# BFs Emotional Affair is driving me crazy



## MJ3 (Dec 9, 2013)

My bf of 8 years brokeup with me when I wanted to confront him about a girl (S) he had started showing interest in lately (they had exchanged about 200+ emails in 10 days). We havnt spoken to each other for 2 months since that day, although he occasionally emails me, to which I do not reply.

Flash back
In 2009, we had a brief breakup of four months when he was caught spending excessive amount of time chatting with a girl (M) on the net. He said he did not have sex with her and begged me to come back and even followed me to another country where I had gone holidaying. That time I asked him to cut any and all contact with M to which he agreed and promised. 

Now
Just a couple of weeks back (and after our breakup) I found out that he actually did not break any contact with this girl (M) and they have been calling, chatting, texting and meeting. I blindly trusted him for all these years and now I am very hurt and angry. I feel deceived and betrayed. 
I want to know if I should confront him on my latest discovery (about M and his secret meetings and chats) or let time take its own course. I want to heal and move on. I have been writing and keeping a diary about my feelings, but it has not been very helpful. I sit and talk to myself, assuming he is in front of me and vent my anger and cry.
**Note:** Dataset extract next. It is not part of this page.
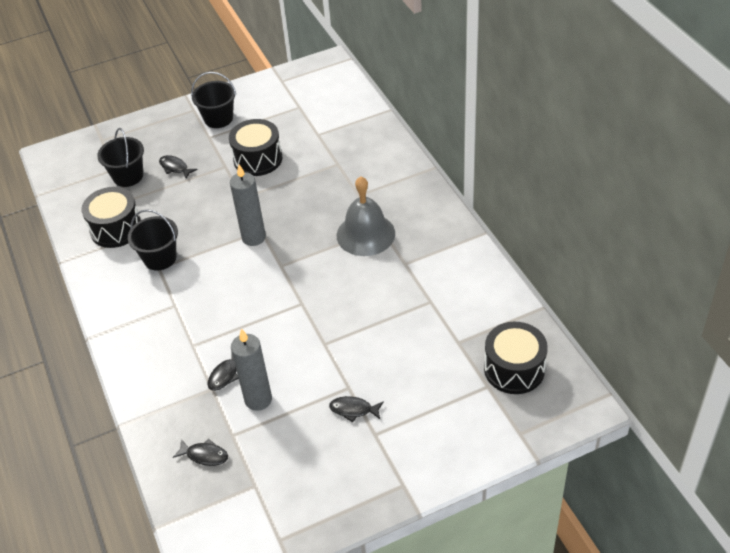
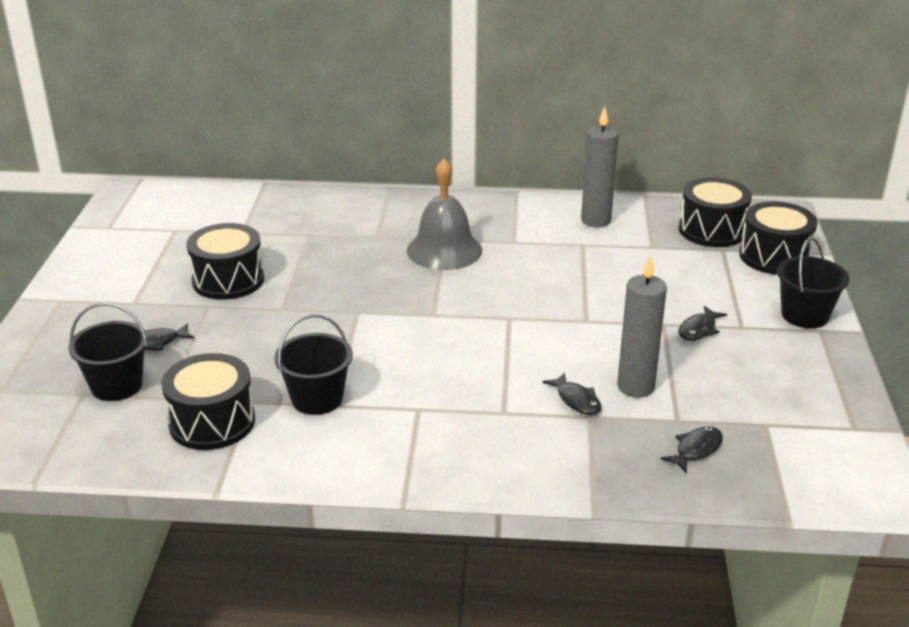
camera: 65 degrees left, 15 degrees down
(218, 118) = (109, 286): black bucket -> black bucket (804, 315)
(253, 237) = (364, 319): grey candle -> grey candle (595, 221)
(500, 423) = (774, 257): none -> black drum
Still to no avail. 
I feel I should sort this issue with him one-to-one and ask him WHY?? On the other hand I am not sure if this is the right approach. Please, I need guidance.


----------



## Keenwa (Oct 26, 2013)

Sounds to me like the best approach with him would be to move on with your life. If you go running back to him trying to "fix it", it will drive him farther away. If he has moved on, he has moved on, if he hasn't then he needs to come back to you, not the other way around.


----------



## inarut (Feb 9, 2013)

I agree that it's time to move on. What good would come from confronting him? Is there anything he could say that would make it better or ok.... NO. Would you even believe whatever he tells you you? He can't be trusted. He has proven that and there is no fixing him or that. I know it's painful and easy for me to say but finding this out now is a good thing. Don't spend anymore time on this man. Cut him off totally and focus on you. If he tries to come back send him away....
_Posted via Mobile Device_


----------